▶ Brief 1: In the text on rebreather design, why do current European and military test standards require resistive work of breathing to be measured at depth, at different ventilation rates and in at least two orientations? Answer in one to three sentences.
▶ Brief 2: Carry the text on rebreather design forward from its final sentence.

▶ Provided text:
● ● ● ●

It has become increasing apparent in recent years that there is a lot of misinformation with regard to the fundamental principles which govern safe rebreather operations. This is partly due to a lack of precise information from manufacturers and partly due to misuse and abuse by divers in general.



In order to understand what makes a safe rebreather, firstly one must understand the fundamental properties that govern a rebreather design. This can be divided into 4 areas.


  1. The resistive work of breathing (WOB) within the rebreather, otherwise known as resistive effort

  2. The hydrostatic WOB of the unit when submerged

  3. The absorbent duration

  4. The oxygen control dynamics


Looking at each in turn.

The Resistive Work of Breathing-Resistive Effort

This is purely a result of the gas flow restrictions within the unit. In other words how much the size of the pipes and orifices generate a resistance to breathing. Such things as small mouthpiece mushroom valves, small hoses, counter lungs with insufficient volume or room to expand and long absorbent paths within a canister are common elements which go to make up a resistive breathing circuit.


Resistive WOB is also a function of gas density and hence depth. The deeper the dive and the higher the gas density, the greater the WOB. WOB is also a function of ventilation or breathing rate. The more gas flow (higher breathing rate) the more resistance is generated. A rebreather that breaths ‘OK’ on the surface may well not at 40m on an air diluent.  Counterlung position and shape also affect the peak pressures experienced in a breathing circuit. This is why current European Standards (EN) and military test standards insist on a resistive WOB measurement at depth and with different ventilation rates and in at least two orientations (swimming positions).

● ● ● ●

▶ Listed entries:
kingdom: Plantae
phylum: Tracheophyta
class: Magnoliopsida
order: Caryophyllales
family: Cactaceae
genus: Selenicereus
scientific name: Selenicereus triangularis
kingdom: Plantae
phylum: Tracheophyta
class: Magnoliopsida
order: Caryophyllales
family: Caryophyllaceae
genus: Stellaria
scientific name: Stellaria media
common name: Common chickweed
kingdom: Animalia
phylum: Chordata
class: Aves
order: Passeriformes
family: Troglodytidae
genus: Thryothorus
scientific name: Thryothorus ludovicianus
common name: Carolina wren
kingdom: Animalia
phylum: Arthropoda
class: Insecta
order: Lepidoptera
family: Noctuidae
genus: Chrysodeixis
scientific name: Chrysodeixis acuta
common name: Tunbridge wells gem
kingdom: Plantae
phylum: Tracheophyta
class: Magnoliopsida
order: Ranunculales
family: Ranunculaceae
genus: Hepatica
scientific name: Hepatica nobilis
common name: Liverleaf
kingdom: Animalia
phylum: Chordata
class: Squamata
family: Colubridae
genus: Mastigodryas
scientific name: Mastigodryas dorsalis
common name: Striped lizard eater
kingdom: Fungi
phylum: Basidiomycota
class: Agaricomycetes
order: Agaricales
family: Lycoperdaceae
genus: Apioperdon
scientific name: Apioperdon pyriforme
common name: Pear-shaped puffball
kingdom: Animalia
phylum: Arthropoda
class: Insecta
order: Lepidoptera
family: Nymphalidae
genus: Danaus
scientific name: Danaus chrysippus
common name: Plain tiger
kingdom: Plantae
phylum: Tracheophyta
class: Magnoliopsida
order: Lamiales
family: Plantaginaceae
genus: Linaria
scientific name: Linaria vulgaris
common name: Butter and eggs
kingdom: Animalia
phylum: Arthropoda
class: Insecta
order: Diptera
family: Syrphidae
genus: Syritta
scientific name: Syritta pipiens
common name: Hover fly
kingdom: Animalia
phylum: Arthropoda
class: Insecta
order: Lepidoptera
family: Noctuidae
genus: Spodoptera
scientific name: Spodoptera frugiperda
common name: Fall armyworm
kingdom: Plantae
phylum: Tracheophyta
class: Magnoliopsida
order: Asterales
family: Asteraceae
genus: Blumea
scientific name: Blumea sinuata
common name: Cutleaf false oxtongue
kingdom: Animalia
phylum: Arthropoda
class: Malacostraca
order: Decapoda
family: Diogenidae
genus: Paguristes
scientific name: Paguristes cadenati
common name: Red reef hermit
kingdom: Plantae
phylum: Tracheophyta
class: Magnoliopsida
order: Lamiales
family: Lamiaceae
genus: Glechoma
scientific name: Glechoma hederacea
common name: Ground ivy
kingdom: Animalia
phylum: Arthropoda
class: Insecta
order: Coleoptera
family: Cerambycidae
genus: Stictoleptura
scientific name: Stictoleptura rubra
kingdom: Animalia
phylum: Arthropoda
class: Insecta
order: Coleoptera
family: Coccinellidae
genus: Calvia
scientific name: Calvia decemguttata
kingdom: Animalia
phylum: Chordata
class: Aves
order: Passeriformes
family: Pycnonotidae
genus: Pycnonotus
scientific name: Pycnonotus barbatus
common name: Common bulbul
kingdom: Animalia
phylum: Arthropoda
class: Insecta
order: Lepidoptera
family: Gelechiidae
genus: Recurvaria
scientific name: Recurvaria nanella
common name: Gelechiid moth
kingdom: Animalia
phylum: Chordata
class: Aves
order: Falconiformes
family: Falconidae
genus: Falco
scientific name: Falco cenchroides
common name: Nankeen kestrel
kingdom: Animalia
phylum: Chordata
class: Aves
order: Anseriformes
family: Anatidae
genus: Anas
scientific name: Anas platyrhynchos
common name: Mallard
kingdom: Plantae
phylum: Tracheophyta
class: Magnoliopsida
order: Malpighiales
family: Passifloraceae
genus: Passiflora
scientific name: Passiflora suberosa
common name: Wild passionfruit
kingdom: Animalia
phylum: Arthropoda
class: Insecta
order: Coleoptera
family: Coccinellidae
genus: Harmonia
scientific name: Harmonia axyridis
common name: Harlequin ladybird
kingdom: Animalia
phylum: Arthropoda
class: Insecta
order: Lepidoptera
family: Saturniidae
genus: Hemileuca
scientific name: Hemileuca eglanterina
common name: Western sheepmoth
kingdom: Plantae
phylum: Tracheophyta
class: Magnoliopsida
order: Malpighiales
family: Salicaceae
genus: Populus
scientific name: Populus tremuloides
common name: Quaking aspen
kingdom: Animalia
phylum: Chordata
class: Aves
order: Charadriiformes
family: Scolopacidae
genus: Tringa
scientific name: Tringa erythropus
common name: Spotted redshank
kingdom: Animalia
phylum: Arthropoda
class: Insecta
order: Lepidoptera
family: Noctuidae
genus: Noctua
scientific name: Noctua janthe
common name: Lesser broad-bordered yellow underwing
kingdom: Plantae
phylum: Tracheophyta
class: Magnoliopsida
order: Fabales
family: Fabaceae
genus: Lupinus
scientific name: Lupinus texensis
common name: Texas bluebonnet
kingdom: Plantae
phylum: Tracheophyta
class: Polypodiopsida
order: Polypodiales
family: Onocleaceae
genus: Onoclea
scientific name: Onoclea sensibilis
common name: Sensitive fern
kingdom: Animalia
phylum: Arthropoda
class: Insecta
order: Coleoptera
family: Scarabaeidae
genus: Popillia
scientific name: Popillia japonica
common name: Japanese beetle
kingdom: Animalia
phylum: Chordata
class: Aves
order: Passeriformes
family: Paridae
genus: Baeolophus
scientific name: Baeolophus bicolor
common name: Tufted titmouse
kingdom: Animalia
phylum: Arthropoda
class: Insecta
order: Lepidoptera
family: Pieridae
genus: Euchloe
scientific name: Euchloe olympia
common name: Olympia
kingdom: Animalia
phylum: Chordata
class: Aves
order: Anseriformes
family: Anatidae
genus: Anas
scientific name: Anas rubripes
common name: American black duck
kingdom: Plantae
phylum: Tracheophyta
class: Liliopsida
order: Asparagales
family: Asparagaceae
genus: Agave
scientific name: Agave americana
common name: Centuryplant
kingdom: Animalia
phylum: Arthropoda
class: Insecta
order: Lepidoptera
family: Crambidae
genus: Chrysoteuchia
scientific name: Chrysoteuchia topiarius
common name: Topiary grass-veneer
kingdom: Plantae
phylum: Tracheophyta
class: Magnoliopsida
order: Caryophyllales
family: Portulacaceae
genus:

● ● ● ●

▶ Expected output 1: Resistive work of breathing rises with gas density, which increases with depth, and with breathing rate, since more gas flow generates more resistance. Counterlung position and shape also affect the peak pressures in the breathing circuit. A unit that breathes acceptably on the surface may therefore not do so at 40m on an air diluent.

▶ Expected output 2:
WOB is also subdivided into two areas of concern. The first is a short-term effect (breath by breath) and the second, long term (over a dive). The rebreathers pressure/volume (PV) diagram is normally like a sideways ellipse, as you breathe out it starts from the bottom left and moves to the top right. The reverse is true on inhale. If the ellipse is thin (narrow in the middle) then the energy (joules/litre) consumed within the breathing cycle may be small and the long term energy expended also small, however the higher the angle of the ellipse from the horizontal and there will be a restrictive feeling at the end each breath. This can produce very laboured breathing and a poor short term ‘feel’ to the rebreather. This is a function of the unit’s design in a specific area.

The Hydrostatic WOB

This is the result of the resistive WOB and the effects of the position of the counter lungs about the body when the rebreather and diver are submerged in water. For example, a back mounted counter lung rebreather may have a good resistive WOB but when in a horizontal (face down) swimming position the distance, hence pressure difference between the counter lungs and the lung centroid, may (when combined with the resistive WOB) create an excessive pressure which the diver has to suck against in order to take a breath. In this case the inhale pressure would be excessive (because the diver is inhaling gas from a lower pressure) and the exhale would be easy having breathed out into a lower pressure.


Chest mounted counter lungs have the reverse affect in the same swim position.


It would seem that a perfect solution is an over-shoulder counter lung upon which any hydrostatic effects have little result. However if a rebreather has a poor resistive WOB anyway, the combination of this and any minimal hydrostatic WOB can still mean the unit has a highly restive breathing circuit and hence has a laboured breathing ‘feel’. Long over-shoulder counterlungs may also give poor hydrostatics.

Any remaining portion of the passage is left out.